— YOUR TASK —
Copy every line of text in the records below word for word, leaving out the pictures.

[Collected data]
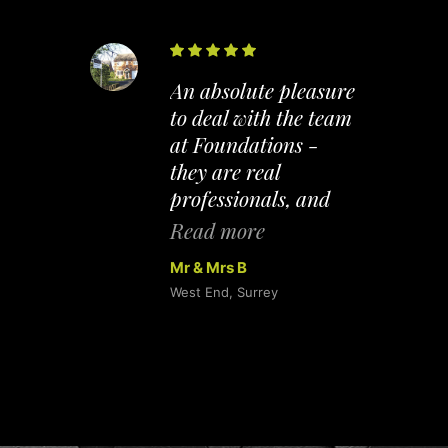
hased
An absolute pleasure
old our
to deal with the team
at Foundations -
Their
they are real
th
professionals, and
as
their expertise made
Read more
nal,
the whole process of
Mr & Mrs B
oing
buying and selling
West End, Surrey
ond
completely
elp us.
straightforward. A
mmend
tough cookie to
inly
impress - however, I
r
WAS impressed and
wouldn't hesitate to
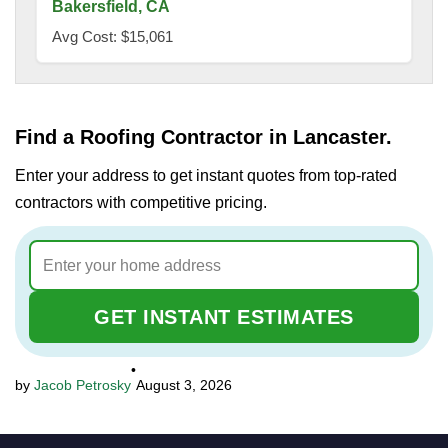
Bakersfield, CA
Avg Cost: $15,061
Find a Roofing Contractor in Lancaster.
Enter your address to get instant quotes from top-rated
contractors with competitive pricing.
GET INSTANT ESTIMATES
•
Jacob Petrosky
August 3, 2026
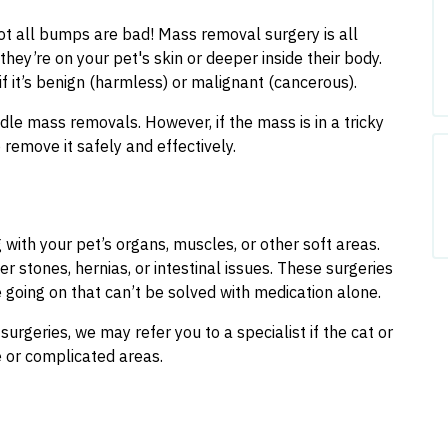
not all bumps are bad! Mass removal surgery is all
hey’re on your pet's skin or deeper inside their body.
if it’s benign (harmless) or malignant (cancerous).
dle mass removals. However, if the mass is in a tricky
remove it safely and effectively.
 with your pet’s organs, muscles, or other soft areas.
er stones, hernias, or intestinal issues. These surgeries
 going on that can’t be solved with medication alone.
urgeries, we may refer you to a specialist if the cat or
e or complicated areas.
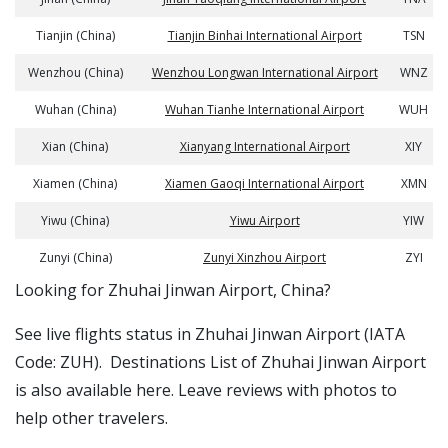
Tianjin (China)
Tianjin Binhai International Airport
TSN
Wenzhou (China)
Wenzhou Longwan International Airport
WNZ
Wuhan (China)
Wuhan Tianhe International Airport
WUH
Xian (China)
Xianyang International Airport
XIY
Xiamen (China)
Xiamen Gaoqi International Airport
XMN
Yiwu (China)
Yiwu Airport
YIW
Zunyi (China)
Zunyi Xinzhou Airport
ZYI
​​Looking for Zhuhai Jinwan Airport, China?
See live flights status in Zhuhai Jinwan Airport (IATA
Code: ZUH). Destinations List of Zhuhai Jinwan Airport
is also available here. Leave reviews with photos to
help other travelers.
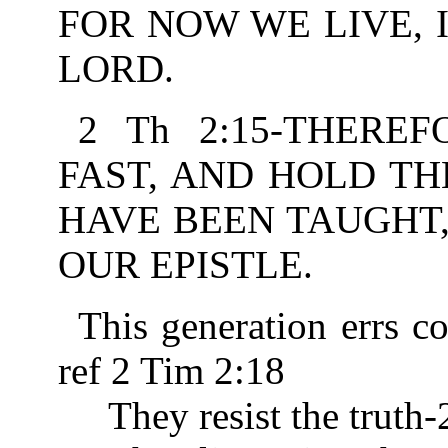
FOR NOW WE LIVE, 
LORD.
2 Th 2:15-THERE
FAST, AND HOLD TH
HAVE BEEN TAUGHT
OUR EPISTLE.
This generation errs c
ref 2 Tim 2:18
They resist the truth-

— SOLUTION TO THIS PROBLEM —
hased
An absolute pleasure
old our
to deal with the team
at Foundations -
Their
they are real
th
professionals, and
as
their expertise made
Read more
nal,
the whole process of
Mr & Mrs B
oing
buying and selling
West End, Surrey
ond
completely
elp us.
straightforward. A
mmend
tough cookie to
inly
impress - however, I
r
WAS impressed and
wouldn't hesitate to
Bakersfield, CA
Avg Cost: $15,061
Find a Roofing Contractor in Lancaster.
Enter your address to get instant quotes from top-rated
contractors with competitive pricing.
GET INSTANT ESTIMATES
•
Jacob Petrosky
August 3, 2026
not all bumps are bad! Mass removal surgery is all
hey’re on your pet's skin or deeper inside their body.
if it’s benign (harmless) or malignant (cancerous).
dle mass removals. However, if the mass is in a tricky
remove it safely and effectively.
 with your pet’s organs, muscles, or other soft areas.
er stones, hernias, or intestinal issues. These surgeries
 going on that can’t be solved with medication alone.
urgeries, we may refer you to a specialist if the cat or
e or complicated areas.
Tianjin (China)
Tianjin Binhai International Airport
TSN
Wenzhou (China)
Wenzhou Longwan International Airport
WNZ
Wuhan (China)
Wuhan Tianhe International Airport
WUH
Xian (China)
Xianyang International Airport
XIY
Xiamen (China)
Xiamen Gaoqi International Airport
XMN
Yiwu (China)
Yiwu Airport
YIW
Zunyi (China)
Zunyi Xinzhou Airport
ZYI
​​Looking for Zhuhai Jinwan Airport, China?
See live flights status in Zhuhai Jinwan Airport (IATA
Code: ZUH). Destinations List of Zhuhai Jinwan Airport
is also available here. Leave reviews with photos to
help other travelers.
FOR NOW WE LIVE, 
LORD.
2 Th 2:15-THERE
FAST, AND HOLD TH
HAVE BEEN TAUGHT
OUR EPISTLE.
This generation errs c
ref 2 Tim 2:18
They resist the truth-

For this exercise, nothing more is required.